Away from urban areas, high-bandwidth applications (mobile computing, HD video, cloud...) can suffer. Data centers on the ‘edge’ of the internet, away from traditional hubs, can help. Large volumes of popular content and applications (like Netflix series) are cached on servers closer to less densely networked ‘tier-two’ markets. There are a few things to consider, when specifying and building an edge data center. First, there are space constraints. Cabling from servers often directly connects to a fibre platform in a central network cabinet. The fibres have to accommodate twisting and cable moves, adds and changes. Data has to move through cables at awkward angles without quality loss. Network cabinets need lots of space for switches.
Meeting future data center needs
An edge network may have to support several generations of hardware and bandwidth standards. High density – over 100 ports per rack unit - is essential. Traditional solutions based on 72 ports per unit won’t suffice. Ideally, all fibres should go directly from server ports to a Ultra High Density platform that handles up to 50% more fibre optic connections in a traditional housing. Cables should have a very high fiber count. However, it is important that they can be handled the same way as smaller cables. Termination must be as easy as possible.

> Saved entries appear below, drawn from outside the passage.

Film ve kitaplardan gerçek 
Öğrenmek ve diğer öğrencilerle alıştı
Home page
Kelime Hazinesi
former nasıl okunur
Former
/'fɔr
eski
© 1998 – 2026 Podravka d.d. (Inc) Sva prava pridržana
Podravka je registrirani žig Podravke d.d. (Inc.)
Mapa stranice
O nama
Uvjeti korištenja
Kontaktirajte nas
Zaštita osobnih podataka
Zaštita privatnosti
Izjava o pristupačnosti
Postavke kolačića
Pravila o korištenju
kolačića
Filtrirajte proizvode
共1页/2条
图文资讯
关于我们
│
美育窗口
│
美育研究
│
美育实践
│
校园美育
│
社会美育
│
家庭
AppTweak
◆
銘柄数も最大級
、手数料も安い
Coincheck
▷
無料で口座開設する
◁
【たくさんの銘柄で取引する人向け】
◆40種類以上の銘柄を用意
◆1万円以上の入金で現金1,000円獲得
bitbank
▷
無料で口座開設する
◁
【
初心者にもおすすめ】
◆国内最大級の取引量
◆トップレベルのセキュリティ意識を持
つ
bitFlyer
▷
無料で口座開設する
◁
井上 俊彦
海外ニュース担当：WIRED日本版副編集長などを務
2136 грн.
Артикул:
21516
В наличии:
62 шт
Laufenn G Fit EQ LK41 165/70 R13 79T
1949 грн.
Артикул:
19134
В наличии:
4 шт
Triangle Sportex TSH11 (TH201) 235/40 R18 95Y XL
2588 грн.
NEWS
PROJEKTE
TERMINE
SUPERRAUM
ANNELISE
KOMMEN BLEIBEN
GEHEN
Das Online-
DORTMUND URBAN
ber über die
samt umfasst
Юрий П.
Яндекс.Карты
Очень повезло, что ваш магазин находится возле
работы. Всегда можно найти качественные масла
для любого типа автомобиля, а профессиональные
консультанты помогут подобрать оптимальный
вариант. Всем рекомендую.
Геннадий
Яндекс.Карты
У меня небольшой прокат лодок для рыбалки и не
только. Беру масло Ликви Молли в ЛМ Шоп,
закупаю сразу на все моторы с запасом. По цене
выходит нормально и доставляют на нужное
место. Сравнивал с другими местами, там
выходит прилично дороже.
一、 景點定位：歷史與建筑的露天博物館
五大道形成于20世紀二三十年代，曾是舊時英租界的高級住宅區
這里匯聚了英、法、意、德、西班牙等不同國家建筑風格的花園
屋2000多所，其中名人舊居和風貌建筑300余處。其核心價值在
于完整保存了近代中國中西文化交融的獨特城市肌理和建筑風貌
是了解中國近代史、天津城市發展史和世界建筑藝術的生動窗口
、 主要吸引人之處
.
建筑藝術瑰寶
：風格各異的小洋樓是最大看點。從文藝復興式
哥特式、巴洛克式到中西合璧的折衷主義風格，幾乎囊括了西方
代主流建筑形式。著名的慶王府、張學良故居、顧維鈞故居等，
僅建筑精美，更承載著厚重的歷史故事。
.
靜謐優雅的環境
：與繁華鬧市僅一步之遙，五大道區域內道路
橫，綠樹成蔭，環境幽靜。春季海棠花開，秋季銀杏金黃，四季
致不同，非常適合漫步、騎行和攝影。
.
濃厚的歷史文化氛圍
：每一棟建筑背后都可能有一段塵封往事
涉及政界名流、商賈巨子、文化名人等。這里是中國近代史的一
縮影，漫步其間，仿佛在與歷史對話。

‘Edge’ or ‘access’ switches connect directly to end-user devices. High port density and low costs per port are key. Ample port capacity means lower cost of patching. Users can simply repatch devices themselves, instead of asking a technical employee to make changes in the central system.
Cable management is key. Double-check measurements, ensure terminations are of the best quality and test wherever necessary. Label and color-code consistently. Watch out for cramped conduits. Make sure no cables or bundles rest upon others. Bad cable management results in signal interference and crosstalk, damage and failure. The result: data transmission errors, performance issues and downtime.
Keeping track of fibre
Today's average data center surface area is between 1,000 and 2,500 square metres, with thousands of network ports. But many network managers carry out inventory and management of physical infrastructure using Excel sheets or even paper, pencil and post-its. This makes realistic expansion plans, risk analyses and complying with legislation and best practices impossible.
Fortunately, automated asset management and tracking make life easier. A specialised solution can trace and monitor all changes to a physical network. This includes switches, servers and patch panels. Such systems improve operational efficiency and facilitate management of passive infrastructure. They offer functions for mapping, managing, analysing and planning cabling and network cabinets can also include asset management, planned and unplanned changes and alarms.
An integrated system documents cabling infrastructure and connected devices, automatically detecting when cords are inserted or removed. The total infrastructure, represented in an up-to-date database, can be monitored and administrated from one software tool. This offers real-time insights into the data center's current state and future requirements.